## EXCERPT TO READ
____________________

14. THE report of the Surveyor that the goods have been delivered to the buyer read along with the above provision of the Marine Insurance Act makes it clear that there has been no loss occasioned by the Marine Peril. Deception on the complainant by the buyer or non -payment is not a marine peril making the OPs liable. The complainants have not produced the export contract which could have thrown light on the terms of the contract. Why is it that no action has been taken against the shipping company or its agent in India, especially when Surveyor asked the complainants to contact S.K. Verma of Niranjan Shipping Agency in Mumbai. It is quite possible that the consignors name might have been there on the Master Bill of Lading which was not in the possession of Sun Trust Bank nor was it shown to the Surveyors, which shows a collusion between the buyer and the complainant. This was an FOB contract and therefore, the risk passes from the seller to buyer when the goods are shipped. The learned Counsel at this stage goes on to pose certain questions : - Why did not the complainant admit that the goods have been delivered to the Atlanta Rug when they aware of this fact ? - Why the name of their custom agent in USA not given to the Surveyor in USA by the complainant ? - No Master Bill of Lading was ever shown to the Surveyors ?

____________________

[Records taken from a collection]
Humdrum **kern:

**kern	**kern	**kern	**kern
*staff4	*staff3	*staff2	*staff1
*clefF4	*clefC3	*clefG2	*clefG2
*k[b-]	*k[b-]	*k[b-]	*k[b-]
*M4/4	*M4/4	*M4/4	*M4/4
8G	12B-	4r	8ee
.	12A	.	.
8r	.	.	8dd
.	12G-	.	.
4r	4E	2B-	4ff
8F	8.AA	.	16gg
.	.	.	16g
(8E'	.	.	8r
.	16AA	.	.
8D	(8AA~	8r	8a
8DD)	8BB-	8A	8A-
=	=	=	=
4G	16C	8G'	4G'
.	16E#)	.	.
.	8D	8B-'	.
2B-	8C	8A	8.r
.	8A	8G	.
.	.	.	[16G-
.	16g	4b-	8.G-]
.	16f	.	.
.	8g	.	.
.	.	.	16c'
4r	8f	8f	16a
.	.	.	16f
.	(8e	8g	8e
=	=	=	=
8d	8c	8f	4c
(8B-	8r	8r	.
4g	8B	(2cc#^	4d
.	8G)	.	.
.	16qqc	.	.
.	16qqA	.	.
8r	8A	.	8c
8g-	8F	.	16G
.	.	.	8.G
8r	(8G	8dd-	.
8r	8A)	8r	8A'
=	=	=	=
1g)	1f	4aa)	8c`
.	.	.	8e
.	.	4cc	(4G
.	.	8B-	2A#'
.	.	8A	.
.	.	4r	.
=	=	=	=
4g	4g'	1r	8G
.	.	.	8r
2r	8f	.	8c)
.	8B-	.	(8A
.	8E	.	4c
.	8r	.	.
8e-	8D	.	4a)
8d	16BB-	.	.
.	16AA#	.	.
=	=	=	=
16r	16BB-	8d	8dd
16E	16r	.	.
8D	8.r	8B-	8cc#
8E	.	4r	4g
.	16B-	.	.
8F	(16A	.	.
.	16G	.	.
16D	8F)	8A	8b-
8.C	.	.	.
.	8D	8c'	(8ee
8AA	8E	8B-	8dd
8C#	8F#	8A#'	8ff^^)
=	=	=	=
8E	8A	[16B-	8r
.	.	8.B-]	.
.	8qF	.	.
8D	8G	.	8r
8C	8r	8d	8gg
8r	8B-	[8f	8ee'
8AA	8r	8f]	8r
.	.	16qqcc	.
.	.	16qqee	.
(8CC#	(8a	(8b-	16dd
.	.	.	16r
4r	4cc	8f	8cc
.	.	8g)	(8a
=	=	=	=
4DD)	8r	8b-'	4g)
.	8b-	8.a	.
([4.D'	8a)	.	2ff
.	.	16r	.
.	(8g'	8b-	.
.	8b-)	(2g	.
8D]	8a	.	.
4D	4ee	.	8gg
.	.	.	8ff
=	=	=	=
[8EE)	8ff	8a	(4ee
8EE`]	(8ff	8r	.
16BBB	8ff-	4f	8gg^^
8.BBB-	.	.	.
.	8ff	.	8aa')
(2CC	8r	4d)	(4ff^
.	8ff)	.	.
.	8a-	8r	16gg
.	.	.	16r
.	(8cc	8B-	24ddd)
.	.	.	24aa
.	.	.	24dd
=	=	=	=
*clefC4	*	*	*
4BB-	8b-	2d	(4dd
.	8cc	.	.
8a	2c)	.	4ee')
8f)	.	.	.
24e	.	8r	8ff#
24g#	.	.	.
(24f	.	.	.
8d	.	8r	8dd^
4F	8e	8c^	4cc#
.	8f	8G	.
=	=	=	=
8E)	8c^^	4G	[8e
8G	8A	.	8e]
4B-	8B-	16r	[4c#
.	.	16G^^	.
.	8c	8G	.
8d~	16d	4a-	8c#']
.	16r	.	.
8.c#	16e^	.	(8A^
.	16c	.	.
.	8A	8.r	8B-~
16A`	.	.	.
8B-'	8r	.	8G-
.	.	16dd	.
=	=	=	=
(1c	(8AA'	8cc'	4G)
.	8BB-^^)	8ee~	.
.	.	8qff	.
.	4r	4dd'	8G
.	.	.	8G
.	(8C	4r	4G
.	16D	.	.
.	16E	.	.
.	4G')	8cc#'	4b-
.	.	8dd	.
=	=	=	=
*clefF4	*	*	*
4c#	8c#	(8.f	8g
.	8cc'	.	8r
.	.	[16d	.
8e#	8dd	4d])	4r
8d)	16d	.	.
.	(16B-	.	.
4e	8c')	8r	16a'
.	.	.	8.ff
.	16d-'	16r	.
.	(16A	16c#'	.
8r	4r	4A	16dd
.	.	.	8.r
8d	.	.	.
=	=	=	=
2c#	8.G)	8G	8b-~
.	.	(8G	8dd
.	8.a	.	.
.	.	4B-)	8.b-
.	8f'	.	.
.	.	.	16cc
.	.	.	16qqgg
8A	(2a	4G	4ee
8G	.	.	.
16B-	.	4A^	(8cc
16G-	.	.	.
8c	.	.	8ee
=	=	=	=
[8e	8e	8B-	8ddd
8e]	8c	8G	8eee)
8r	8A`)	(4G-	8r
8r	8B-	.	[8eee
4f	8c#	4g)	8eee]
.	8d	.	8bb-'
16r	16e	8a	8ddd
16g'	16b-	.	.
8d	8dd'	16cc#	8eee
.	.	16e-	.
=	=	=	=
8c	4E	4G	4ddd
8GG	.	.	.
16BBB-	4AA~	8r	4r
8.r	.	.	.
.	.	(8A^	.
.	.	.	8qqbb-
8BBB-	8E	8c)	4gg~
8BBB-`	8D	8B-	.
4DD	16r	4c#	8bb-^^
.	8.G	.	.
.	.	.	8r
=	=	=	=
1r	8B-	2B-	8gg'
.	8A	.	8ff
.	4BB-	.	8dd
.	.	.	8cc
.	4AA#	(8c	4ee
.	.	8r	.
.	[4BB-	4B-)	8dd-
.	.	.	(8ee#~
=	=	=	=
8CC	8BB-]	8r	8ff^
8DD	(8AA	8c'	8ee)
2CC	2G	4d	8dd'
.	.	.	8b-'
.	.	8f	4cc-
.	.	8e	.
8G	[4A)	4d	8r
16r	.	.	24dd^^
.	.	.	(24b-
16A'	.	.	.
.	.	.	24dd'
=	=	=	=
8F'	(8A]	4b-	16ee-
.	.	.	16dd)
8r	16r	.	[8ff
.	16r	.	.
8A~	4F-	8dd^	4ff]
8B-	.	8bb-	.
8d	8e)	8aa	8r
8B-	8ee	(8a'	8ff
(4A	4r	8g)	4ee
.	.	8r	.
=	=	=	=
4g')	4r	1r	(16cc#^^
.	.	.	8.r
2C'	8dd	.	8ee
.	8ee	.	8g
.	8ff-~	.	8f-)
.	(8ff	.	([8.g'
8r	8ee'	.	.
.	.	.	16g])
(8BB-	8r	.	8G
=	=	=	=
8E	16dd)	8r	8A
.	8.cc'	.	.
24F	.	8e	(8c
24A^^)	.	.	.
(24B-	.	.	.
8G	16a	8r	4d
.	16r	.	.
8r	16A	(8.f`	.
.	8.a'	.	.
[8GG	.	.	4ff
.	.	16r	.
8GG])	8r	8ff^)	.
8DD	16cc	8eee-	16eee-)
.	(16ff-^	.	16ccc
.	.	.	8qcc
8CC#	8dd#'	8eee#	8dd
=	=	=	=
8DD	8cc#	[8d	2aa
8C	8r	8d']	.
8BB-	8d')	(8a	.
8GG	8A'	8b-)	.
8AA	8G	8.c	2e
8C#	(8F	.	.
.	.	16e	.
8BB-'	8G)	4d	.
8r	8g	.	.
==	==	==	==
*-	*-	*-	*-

____________________

## QUESTIONS ON THE MATERIAL
1. In the excerpt on the marine insurance claim, what kind of contract was this, and when does risk pass from seller to buyer under it?
2. List every point the learned Counsel raises at the end of the excerpt on the marine insurance claim.

## TASK-BY-TASK ANSWERS
1. It was an FOB contract, so the risk passes from the seller to the buyer when the goods are shipped.

2.
- Why the complainant did not admit that the goods had been delivered to the Atlanta Rug when they were aware of this fact.
- Why the complainant did not give the Surveyor in USA the name of their custom agent in USA.
- That no Master Bill of Lading was ever shown to the Surveyors.